PROBLEM TO WORK ON:
Return every text line from the rows below verbatim, line by line, and omit the pictures.

DATA RECORDS:
####

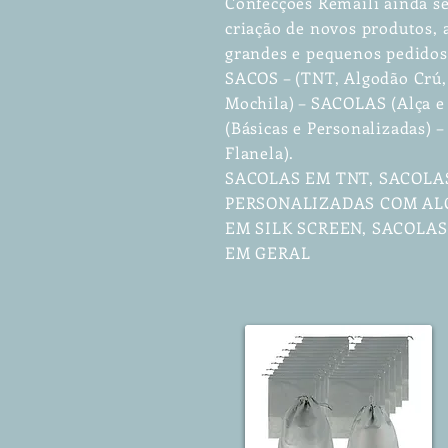
Confecções Remaili ainda se
criação de novos produtos
grandes e pequenos pedidos
SACOS – (TNT, Algodão Crú, 
Mochila) – SACOLAS (Alça e
(Básicas e Personalizadas)
Flanela).
SACOLAS EM TNT, SACOLA
PERSONALIZADAS COM ALÇ
EM SILK SCREEN, SACOLA
EM GERAL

####

TASK RESULT:
Confecções Remaili ainda se
criação de novos produtos
grandes e pequenos pedidos
SACOS – (TNT, Algodão Crú, 
Mochila) – SACOLAS (Alça e
(Básicas e Personalizadas)
Flanela).
SACOLAS EM TNT, SACOLA
PERSONALIZADAS COM ALÇ
EM SILK SCREEN, SACOLA
EM GERAL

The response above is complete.